> _REQUIREMENT_:
Everything from the first line of the data through the line with "Inner-beam masking $r\ge" is to be echoed exactly, minus the pictures.

> _STUDY MATERIAL_:
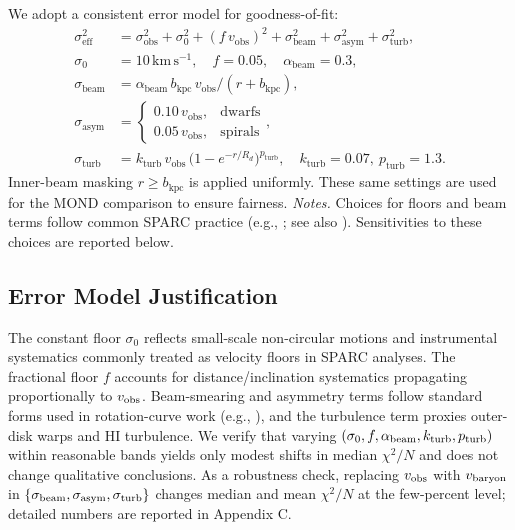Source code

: \documentclass[usenatbib]{mnras}
\begin{document}
We adopt a consistent error model for goodness-of-fit:
\begin{align}
\sigma_\mathrm{eff}^2 &= \sigma_\mathrm{obs}^2 + \sigma_0^2 + (f\,v_\mathrm{obs})^2 + \sigma_\mathrm{beam}^2 + \sigma_\mathrm{asym}^2 + \sigma_\mathrm{turb}^2,\\
\sigma_0 &= 10\,\mathrm{km\,s^{-1}},\quad f = 0.05,\quad \alpha_\mathrm{beam}=0.3,\\
\sigma_\mathrm{beam} &= \alpha_\mathrm{beam}\, b_\mathrm{kpc}\, v_\mathrm{obs}/(r+b_\mathrm{kpc}),\\
\sigma_\mathrm{asym} &= \begin{cases}0.10\,v_\mathrm{obs}, & \text{dwarfs}\\ 0.05\,v_\mathrm{obs}, & \text{spirals}\end{cases},\\
\sigma_\mathrm{turb} &= k_\mathrm{turb}\, v_\mathrm{obs}\,\big(1-e^{-r/R_d}\big)^{p_\mathrm{turb}},\quad k_\mathrm{turb}=0.07,\ p_\mathrm{turb}=1.3.
\end{align}
Inner-beam masking $r\ge b_\mathrm{kpc}$ is applied uniformly. These same settings are used for the MOND comparison to ensure fairness.
\noindent\textit{Notes.} Choices for floors and beam terms follow common SPARC practice (e.g., \citealp{lelli2016sparc}; see also \citealp{mcgaugh2016}). Sensitivities to these choices are reported below.

\subsection{Error Model Justification}
\noindent The constant floor $\sigma_0$ reflects small-scale non-circular motions and instrumental systematics commonly treated as velocity floors in SPARC analyses. The fractional floor $f$ accounts for distance/inclination systematics propagating proportionally to $v_{\rm obs}$. Beam-smearing and asymmetry terms follow standard forms used in rotation-curve work (e.g., \citealp{lelli2016sparc,mcgaugh2016}), and the turbulence term proxies outer-disk warps and HI turbulence. We verify that varying $(\sigma_0,f,\alpha_{\rm beam},k_{\rm turb},p_{\rm turb})$ within reasonable bands yields only modest shifts in median $\chi^2/N$ and does not change qualitative conclusions. As a robustness check, replacing $v_{\rm obs}$ with $v_{\rm baryon}$ in $\{\sigma_{\rm beam},\sigma_{\rm asym},\sigma_{\rm turb}\}$ changes median and mean $\chi^2/N$ at the few-percent level; detailed numbers are reported in Appendix C.
\end{document}
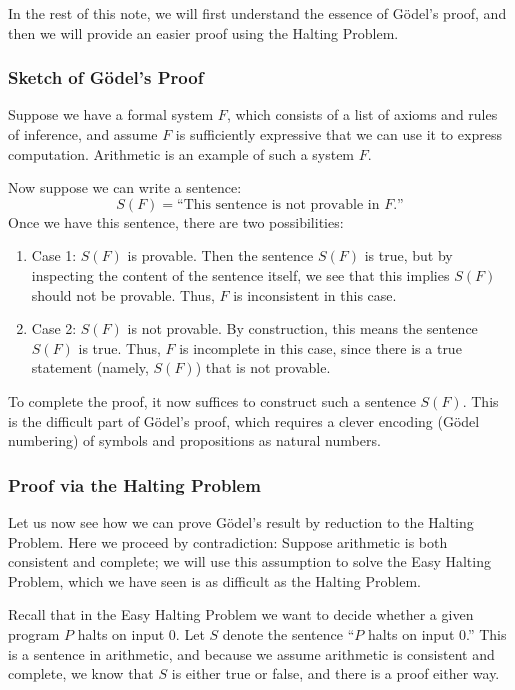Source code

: \documentclass[11pt,fleqn]{article}
\begin{document}
In the rest of this note, we will first understand the essence of G\"odel's proof, and then we will provide an easier proof using the Halting Problem.


\subsubsection*{Sketch of G\"odel's Proof}

Suppose we have a formal system $F$, which consists of a list of axioms and rules of inference, and assume $F$ is sufficiently expressive that we can use it to express computation. Arithmetic is an example of such a system $F$.

Now suppose we can write a sentence:
$$S(F) = \text{``This sentence is not provable in $F$.''}$$
Once we have this sentence, there are two possibilities:
\begin{enumerate}
  \item Case 1: $S(F)$ is provable. Then the sentence $S(F)$ is true, but by inspecting the content of the sentence itself, we see that this implies $S(F)$ should not be provable. Thus, $F$ is inconsistent in this case.
  \item Case 2: $S(F)$ is not provable. By construction, this means the sentence $S(F)$ is true. Thus, $F$ is incomplete in this case, since there is a true statement (namely, $S(F)$) that is not provable.
\end{enumerate}

To complete the proof, it now suffices to construct such a sentence $S(F)$. This is the difficult part of G\"odel's proof, which requires a clever encoding (G\"odel numbering) of symbols and propositions as natural numbers.



\subsubsection*{Proof via the Halting Problem}

Let us now see how we can prove G\"odel's result by reduction to the Halting Problem. Here we proceed by contradiction: Suppose arithmetic is both consistent and complete; we will use this assumption to solve the Easy Halting Problem, which we have seen is as difficult as the Halting Problem.

Recall that in the Easy Halting Problem we want to decide whether a given program $P$ halts on input $0$. Let $S$ denote the sentence ``$P$ halts on input $0$.'' This is a sentence in arithmetic, and because we assume arithmetic is consistent and complete, we know that $S$ is either true or false, and there is a proof either way.
\end{document}
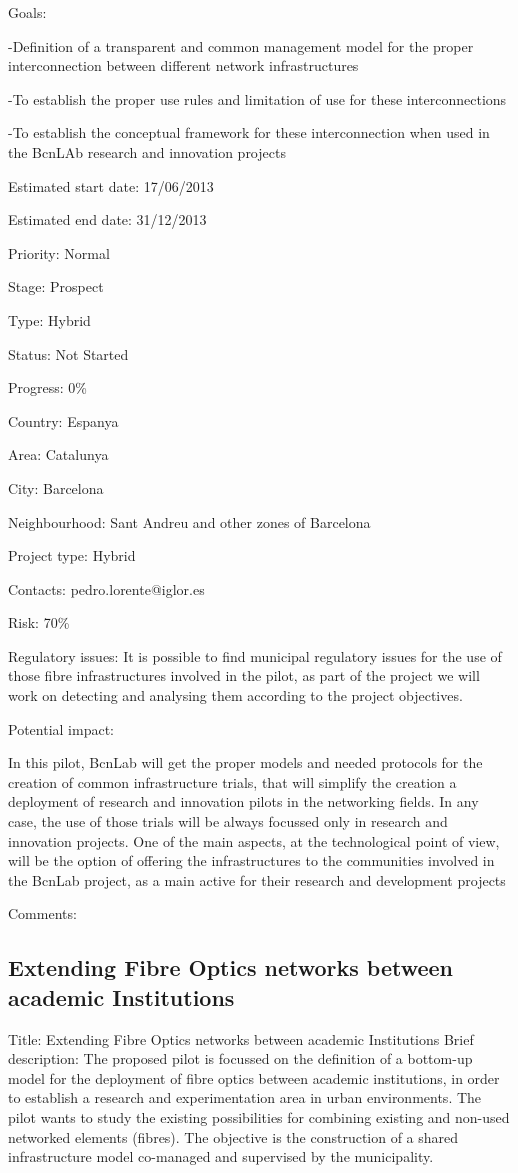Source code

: \documentclass[draftclsnofoot,12pt,journal,onecolumn]{IEEEtran}
\begin{document}
Goals: 

-Definition of a transparent and common management model for the proper 
interconnection between different network infrastructures 

-To establish the proper use rules and limitation of use for these 
interconnections 

-To establish the conceptual framework for these interconnection when used in 
the BcnLAb research and innovation projects 

Estimated start date: 17/06/2013 

Estimated end date: 31/12/2013 

Priority: Normal 

Stage: Prospect 

Type: Hybrid 

Status: Not Started 

Progress: 0\% 

Country: Espanya 

Area: Catalunya 

City: Barcelona 

Neighbourhood: Sant Andreu and other zones of Barcelona 

Project type: Hybrid 

Contacts: pedro.lorente@iglor.es

Risk: 70\% 

Regulatory issues: It is possible to find municipal regulatory issues for the 
use of those fibre infrastructures involved in the pilot, as part of the 
project we will work on detecting and analysing them according to the project 
objectives. 

Potential impact: 

In this pilot, BcnLab will get the proper models and needed protocols for the 
creation of common infrastructure trials, that will simplify the creation a 
deployment of research and innovation pilots in the networking fields. In any 
case, the use of those trials will be always focussed only in research and 
innovation projects. 
One of the main aspects, at the technological point of view, will be the 
option of offering the infrastructures to the communities involved in the 
BcnLab project, as a main active for their research and development projects 

Comments: 

\subsection{Extending Fibre Optics networks between academic Institutions} 
Title: Extending Fibre Optics networks between academic Institutions 
Brief description: The proposed pilot is focussed on the definition of a 
bottom-up model for the deployment of fibre optics between academic 
institutions, in order to establish a research and experimentation area in 
urban environments. The pilot wants to study the existing possibilities for 
combining existing and non-used networked elements (fibres). The objective is 
the construction of a shared infrastructure model co-managed and supervised 
by the municipality. 
\end{document}
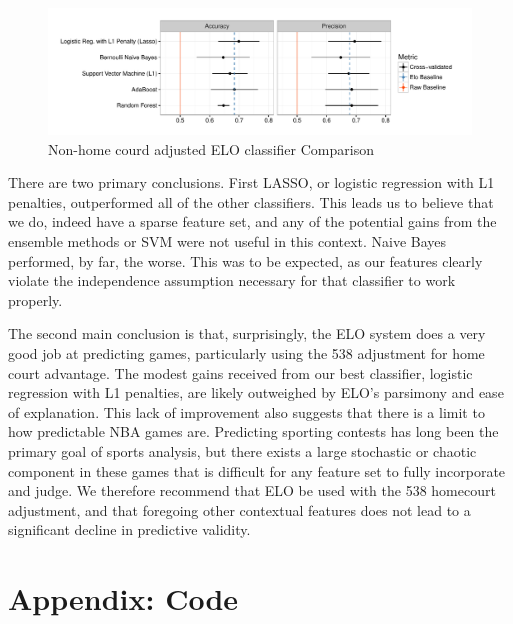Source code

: \documentclass[12pt]{article}
\begin{document}
\begin{figure}
\caption{Non-home courd adjusted ELO classifier Comparison}
\includegraphics[]{01b-no-hc-classifier-comparison.pdf}
\end{figure}

There are two primary conclusions. First LASSO, or logistic regression with L1 penalties, outperformed all of the other classifiers. This leads us to believe that we do, indeed have a sparse feature set, and any of the potential gains from the ensemble methods or SVM were not useful in this context. Naive Bayes performed, by far, the worse. This was to be expected, as our features clearly violate the independence assumption necessary for that classifier to work properly.

The second main conclusion is that, surprisingly, the ELO system does a very good job at predicting games, particularly using the 538 adjustment for home court advantage. The modest gains received from our best classifier, logistic regression with L1 penalties, are likely outweighed by ELO's parsimony and ease of explanation. This lack of improvement also suggests that there is a limit to how predictable NBA games are. Predicting sporting contests has long been the primary goal of sports analysis, but there exists a large stochastic or chaotic component in these games that is difficult for any feature set to fully incorporate and judge. We therefore recommend that ELO be used with the 538 homecourt adjustment, and that foregoing other contextual features does not lead to a significant decline in predictive validity.

\section*{Appendix: Code}
\end{document}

> _THE COMPLETED TASK_:
Source code

: \documentclass[usenatbib]{mnras}
\begin{document}
We adopt a consistent error model for goodness-of-fit:
\begin{align}
\sigma_\mathrm{eff}^2 &= \sigma_\mathrm{obs}^2 + \sigma_0^2 + (f\,v_\mathrm{obs})^2 + \sigma_\mathrm{beam}^2 + \sigma_\mathrm{asym}^2 + \sigma_\mathrm{turb}^2,\\
\sigma_0 &= 10\,\mathrm{km\,s^{-1}},\quad f = 0.05,\quad \alpha_\mathrm{beam}=0.3,\\
\sigma_\mathrm{beam} &= \alpha_\mathrm{beam}\, b_\mathrm{kpc}\, v_\mathrm{obs}/(r+b_\mathrm{kpc}),\\
\sigma_\mathrm{asym} &= \begin{cases}0.10\,v_\mathrm{obs}, & \text{dwarfs}\\ 0.05\,v_\mathrm{obs}, & \text{spirals}\end{cases},\\
\sigma_\mathrm{turb} &= k_\mathrm{turb}\, v_\mathrm{obs}\,\big(1-e^{-r/R_d}\big)^{p_\mathrm{turb}},\quad k_\mathrm{turb}=0.07,\ p_\mathrm{turb}=1.3.
\end{align}
Inner-beam masking $r\ge b_\mathrm{kpc}$ is applied uniformly. These same settings are used for the MOND comparison to ensure fairness.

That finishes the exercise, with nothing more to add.